Dr. Brandon L. Bang is the director of the criminal justice program, and an associate professor of criminal justice for the Terry B. Rogers College of Education and Social Sciences at West Texas A&M University (WT).
Bang is also the faculty advisor to the Criminal Justice Association and was the last president of the WT Faculty Senate. He utilizes his knowledge and expertise to give back to students of the program and beyond. Bang was born and raised in Payson, Utah. He originally pursued a career in psychology, but later decided it was not quite a fit for him.
“Once I got my degree in psychology, I decided that although I love psychology, I just didn’t want to be a psychologist anymore.” Bang said. “I graduated, I applied to work for the highway patrol, and then I also applied to get my master’s degree in criminal justice at Washington State University. I decided to get my master’s degree, so I moved to Pullman, Washington. There, they told me that they felt like I was really good and that I should pursue a PhD, which was something that had never really crossed my mind before.”
After completing the master’s program, fate found a way to bring Bang to WT.
“I wish I had a fantastic story, but they [WT] were hiring when I needed a job,” Bang said. “Yeah, I was out on the job market. I was working on finishing up my PhD at Washington State. I ran out of funding, but my dissertation wasn’t done yet. So I applied to work at Elmira College, which is a very small liberal arts college in Elmira, New York. It’s actually kind of famous in criminal justice. There’s a famous prison there, a reformatory. And then I also applied here at WT. Fortunately, I was hired by both. I felt like moving from Washington State to New York was a big move. So I came here to WT.”
But Bang found a place to call home at WT.
“I love WT, I especially love the campus at WT,” Bang said. “I think Old Main is just such a beautiful building, and they keep it up so well. And sometimes I forget how lucky I am to work out of this building and have my office where it is.”
Bang teaches a variety of courses, but they vary semester to semester.
“I teach a lot of courses, I believe I’ve almost taught all the courses on our catalog, but I can tell you which ones I generally teach,” Bang said. “So my main areas that I teach here are courts, law, policing and ethics type stuff. I’ve taught juvenile delinquency. But I’ve taught capital punishment, I’ve taught research methods, I used to teach our criminal courts course. Right now, I primarily teach criminal procedure and criminal law, I also teach our ethics course, which I love. Teaching that class, philosophy, is sort of like my hobby.”

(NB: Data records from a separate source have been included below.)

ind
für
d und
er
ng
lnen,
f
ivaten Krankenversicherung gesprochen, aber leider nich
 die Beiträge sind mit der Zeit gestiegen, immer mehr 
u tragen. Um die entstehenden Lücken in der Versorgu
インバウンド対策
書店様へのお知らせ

As an advisor, Bang has opportunities to know students in the program and offer valuable insights.

“I am the current advisor for the Criminal Justice Association, which we’re very pleased with,” Bang said. “As of late, it’s really come quite a long way within the last few years. And I was the last faculty senate president here at WT as well. If you’ve been following what’s been going on with that, the Faculty Senate in Texas were, in a sense, kind of dissolved. And so I was the president when we were dissolved. We’ve formed a faculty advisory council now, and so I am on that, and I’ve been working on that transition kind of between the two organizations.”

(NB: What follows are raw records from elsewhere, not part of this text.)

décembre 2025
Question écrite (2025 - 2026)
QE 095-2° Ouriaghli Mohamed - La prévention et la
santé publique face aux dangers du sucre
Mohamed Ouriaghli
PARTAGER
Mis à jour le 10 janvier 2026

Bang described his teaching style as student-oriented.
“I think my teaching style is that, rather than teaching a class, I teach a student,” Bang said. “I try to do my best to make every student feel as if I’m teaching just them in class, and so I try to be very interactive and engaged with my students. I try to do a lot of discussion, a lot of people would use the term like the Socratic method, which wouldn’t be wrong, but at times it’s more as if I’m cross examining a student in the class, and so be engaged and get the students engaged, and try to really draw out of them possible contradictions that they may have in their thinking, and whether I change their mind or not isn’t important to me at all, but I do want them to question what they think and how they believe things.”
For students considering joining the program, Bang had this to say.
“Students coming into the program should have the attitude that they want to learn,” Bang said. “We’re here to put out very good social scientists, people who understand the social science behind criminal justice, while also getting a flavor of that practitioner component as well. A lot of our students do go into policing, but we do have a lot of students who go to law school. We have a lot of students who go to graduate school, and we’ve even put some students into PhD programs and so, you know, we’re not just a cop shop here.”